Nearly 25 youth from the Royal Theater Boys & Girls Club of the Suncoast spent three days of their spring break becoming ‘Guardians of the Gulf.’
ST. PETERSBURG — Nearly 25 youth from the Royal Theater Boys & Girls Club of the Suncoast (BGCS) spent three days of their spring break becoming “Guardians of the Gulf.” Keep an eye out for the yellow t-shirts they earned that say on the back: “I’m a Guardian. … Are YOU?”
Guardians of the Gulf is a STEAM program (Science, Technology, Engineering, Arts, Mathematics) about coastal and human resiliency run by the University of South Florida’s College of Marine Science (USF CMS). Its mission is to provide a multisensory program that introduces youth to the interconnectivity of our natural environment, empowers them to realize what’s at stake, and inspires them toward action. The program targets youth ages 7-13.
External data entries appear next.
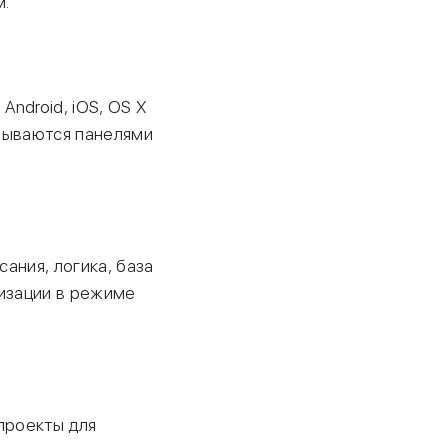
м.
Android, iOS, OS X
азываются панелями
сания, логика, база
изации в режиме
проекты для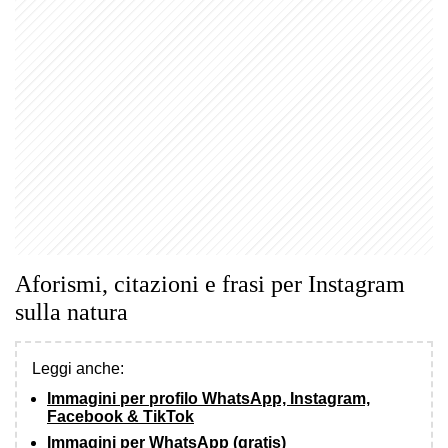
Aforismi, citazioni e frasi per Instagram
sulla natura
Leggi anche:
Immagini per profilo WhatsApp, Instagram,
Facebook & TikTok
Immagini per WhatsApp (gratis)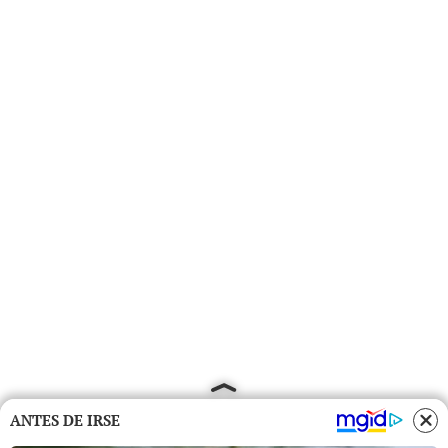
ANTES DE IRSE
“The complex challenges we all face, from more intense storms to escalating heat and sea levels, require all hands on deck,” said program lead Kristen Kusek, who is also the communications director at the USF CMS. “Down the line, we’d like our Guardians to be competitive for jobs that are cropping up around the need to make our coastal areas more resilient – if they choose to do so – and it all starts with having fun in the environment.”
One day of the camp was held at the Royal Theater Boys & Girls Club facility, and two days were held at the waterfront Clam Bayou Marine Education Center that the USF CMS manages.
“We work hard to provide our Guardians with a fun assortment of activities aimed at different learners, from hands-on to digital,” said program manager and content lead Sarah Grasty, who also works as education and outreach manager for a mapping center at the USF CMS. “We like to call it disguised learning, a term we learned from our partners at the BGCS.”
During the three-day program, the Guardians participants earned badges for completing several tasks, including:
- Executed a seine net tow to see what fish live in our coastal waterways
- Learned about the difference between green infrastructure, like mangroves and seagrasses, and gray infrastructure, such as seawalls
- Collected data like real scientists about weather, wildlife, waste, and more
- Performed a coastal clean-up that included ridding the environment of invasive species
- Painted a rain barrel that will be used to help keep the garden at the Royal Theater healthy while recycling rainwater
- Explored and tested the prototype of an augmented reality app that makes it fun to learn how best to save sea turtles from coastal erosion
“It was awesome to see this program in action,” said Maura McCabe, director of the Royal Theater Boys & Girls Club. “The kids love learning about the ocean and were truly proud to earn their final badges and t-shirts as Guardians of the Gulf.”
The program team is seeking additional funding sources to ensure continuity and scalability of the program.
“We’re excited to see how this program will evolve,” said Alison Barlow, head of the St. Petersburg Innovation District and the “smart city” initiative under which the Guardians program was launched. “One day, we’d love to see a connected community of Guardians across the state of Florida and beyond.”
Partners in the program include the St. Petersburg Innovation District, Boys and Girls Clubs of the Suncoast, Tampa Bay Estuary Program, Duke Energy, Charter Spectrum, Future Vision Multisensory Media, US Ignite, The WildFlower Press and private donors.